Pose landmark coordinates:
▼▼▼

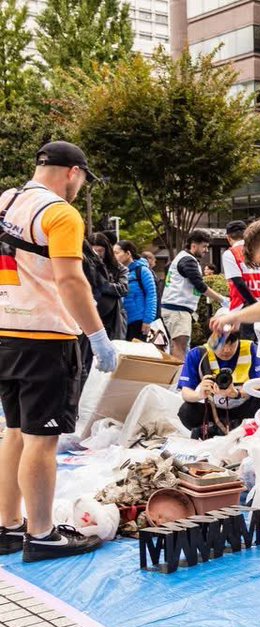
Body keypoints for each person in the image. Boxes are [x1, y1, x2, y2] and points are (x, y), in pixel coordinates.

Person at [0, 141, 116, 562]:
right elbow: (71, 281)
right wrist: (98, 335)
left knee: (13, 430)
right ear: (73, 172)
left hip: (5, 333)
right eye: (82, 179)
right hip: (45, 339)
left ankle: (8, 526)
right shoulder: (60, 213)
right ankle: (43, 534)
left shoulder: (6, 202)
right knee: (42, 440)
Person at [176, 329, 260, 439]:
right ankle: (217, 428)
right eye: (220, 344)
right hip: (214, 408)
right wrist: (200, 395)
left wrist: (237, 393)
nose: (226, 350)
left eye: (232, 344)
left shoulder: (251, 349)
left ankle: (236, 427)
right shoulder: (197, 354)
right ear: (211, 342)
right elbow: (186, 393)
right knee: (187, 411)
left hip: (244, 405)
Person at [162, 230, 226, 360]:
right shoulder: (187, 261)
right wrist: (222, 299)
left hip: (177, 309)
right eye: (204, 246)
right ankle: (180, 378)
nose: (206, 250)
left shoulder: (185, 258)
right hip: (177, 309)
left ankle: (181, 376)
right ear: (194, 245)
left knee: (181, 346)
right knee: (180, 346)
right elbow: (200, 285)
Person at [221, 219, 260, 336]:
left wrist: (254, 306)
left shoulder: (231, 253)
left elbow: (238, 283)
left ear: (228, 238)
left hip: (244, 308)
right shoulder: (259, 250)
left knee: (246, 349)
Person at [87, 233, 129, 341]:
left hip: (112, 320)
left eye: (100, 251)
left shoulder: (118, 268)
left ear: (107, 250)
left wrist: (104, 285)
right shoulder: (82, 266)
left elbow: (124, 288)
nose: (97, 254)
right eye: (94, 251)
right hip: (88, 317)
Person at [114, 240, 157, 341]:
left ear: (128, 253)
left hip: (138, 320)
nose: (114, 256)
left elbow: (151, 295)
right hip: (121, 321)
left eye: (117, 253)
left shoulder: (142, 270)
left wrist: (147, 320)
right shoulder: (117, 272)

▲▲▲

AIM OF THE EXERCISE:
Reproduce all entries without any change, and omit the pictures.

SOLUTION BELOW:
Body keypoints for each person in the image. Boxes are [x1, y1, x2, y2] and points are (x, y), in pixel coordinates.

Person at [0, 141, 116, 562]:
right elbow: (71, 281)
right wrist: (98, 335)
left knee: (13, 430)
right ear: (73, 172)
left hip: (5, 333)
right eye: (82, 179)
right hip: (45, 339)
left ankle: (8, 526)
right shoulder: (60, 213)
right ankle: (43, 534)
left shoulder: (6, 202)
right knee: (42, 440)
Person at [176, 329, 260, 439]:
right ankle: (217, 428)
right eye: (220, 344)
right hip: (214, 408)
right wrist: (200, 395)
left wrist: (237, 393)
nose: (226, 350)
left eye: (232, 344)
left shoulder: (251, 349)
left ankle: (236, 427)
right shoulder: (197, 354)
right ear: (211, 342)
right elbow: (186, 393)
right knee: (187, 411)
left hip: (244, 405)
Person at [162, 230, 226, 360]:
right shoulder: (187, 261)
right wrist: (222, 299)
left hip: (177, 309)
right eye: (204, 246)
right ankle: (180, 378)
nose: (206, 250)
left shoulder: (185, 258)
right hip: (177, 309)
left ankle: (181, 376)
right ear: (194, 245)
left knee: (181, 346)
right knee: (180, 346)
right elbow: (200, 285)
Person at [221, 219, 260, 336]:
left wrist: (254, 306)
left shoulder: (231, 253)
left elbow: (238, 283)
left ear: (228, 238)
left hip: (244, 308)
right shoulder: (259, 250)
left knee: (246, 349)
Person at [87, 233, 129, 341]:
left hip: (112, 320)
left eye: (100, 251)
left shoulder: (118, 268)
left ear: (107, 250)
left wrist: (104, 285)
right shoulder: (82, 266)
left elbow: (124, 288)
nose: (97, 254)
right eye: (94, 251)
right hip: (88, 317)
Person at [114, 240, 157, 341]:
left ear: (128, 253)
left hip: (138, 320)
nose: (114, 256)
left elbow: (151, 295)
right hip: (121, 321)
left eye: (117, 253)
left shoulder: (142, 270)
left wrist: (147, 320)
right shoulder: (117, 272)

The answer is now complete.